Source passage:
User:Nullplan/Random Number Generator

From OSDev Wiki
Jump to navigation Jump to search

A random number generator is a function that returns an erratic sequence of numbers. The goal is to simulate random events, such as a dice roll, for various purposes. Ideally, each time the function is called, each possible output is equally likely to be returned, but this does not always happen. Of interest in this community are particularly in-kernel RNGs.

Entropy

Computers are deterministic devices. If the program is the same and all inputs are the same, the same result will be calculated every time. How, then, can a computer generate random numbers? The computer cannot, but the physical world around it can. Many physical events are random to some degree, or more technically, have some degree of entropy. A sound recording will contain some level of noise even in the best shielded recording rooms on the planet. Humans type on keyboards with an inconsistent timing, and type quasi-random text like the article you are currently reading. Even other computers can provide entropy: While most network traffic is entirely machine generated, the exact relative timing of network packets in the end derives from the moment the power button was pressed, another human action. Therefore the timing and nature of input events can provide us with some entropy.

The state of a random number generator can be seen as an entropy buffer. Calculations based on the entropy buffer will have as many different outputs as the entropy buffer has different states. To deal with the combinatoric explosion, entropy is typically measured in bits. If one bit of entropy has been gathered, the entropy buffer can only be in one of two states. An entropy buffer is said to be full if as much entropy has been gathered as the buffer is large. At that point, any state of the buffer is possible, and therefore any calculation based on the buffer will have any possible result.

Recorded data:
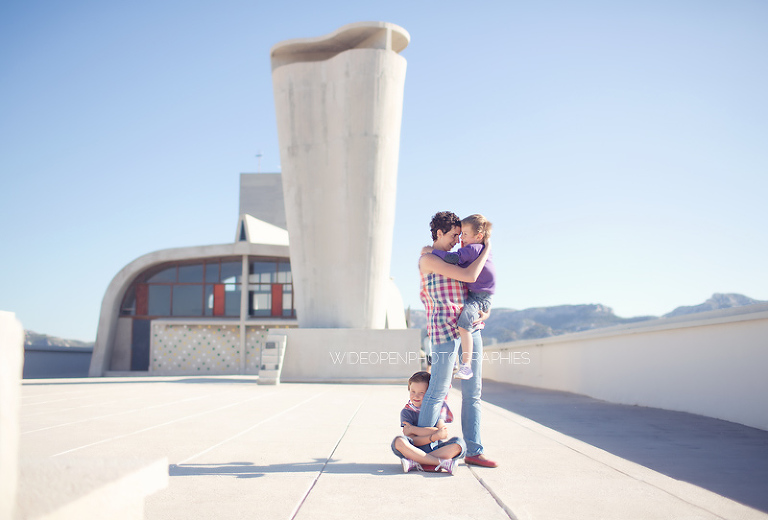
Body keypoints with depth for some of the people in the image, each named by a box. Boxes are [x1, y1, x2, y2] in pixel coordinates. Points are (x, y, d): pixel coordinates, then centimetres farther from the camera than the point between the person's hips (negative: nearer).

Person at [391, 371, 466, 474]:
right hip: (416, 450, -1)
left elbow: (444, 434, -12)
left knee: (459, 443, -27)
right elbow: (412, 441, -11)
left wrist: (413, 429, -11)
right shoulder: (406, 412, 1)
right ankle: (441, 463, -33)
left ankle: (416, 463, -30)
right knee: (399, 442, -31)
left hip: (437, 449, 1)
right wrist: (435, 436, -24)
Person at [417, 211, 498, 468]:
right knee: (437, 392, -4)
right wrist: (487, 249, -2)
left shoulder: (447, 260, 22)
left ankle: (473, 451, 12)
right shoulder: (428, 258, -7)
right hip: (445, 328, -9)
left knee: (472, 393, 6)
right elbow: (470, 276, -15)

Exercise goal:
Print the stretch of the random number generator page from "User:Nullplan/Random Number Generator" through "particularly in-kernel RNGs.", word for word.

Solved problem:
User:Nullplan/Random Number Generator

From OSDev Wiki
Jump to navigation Jump to search

A random number generator is a function that returns an erratic sequence of numbers. The goal is to simulate random events, such as a dice roll, for various purposes. Ideally, each time the function is called, each possible output is equally likely to be returned, but this does not always happen. Of interest in this community are particularly in-kernel RNGs.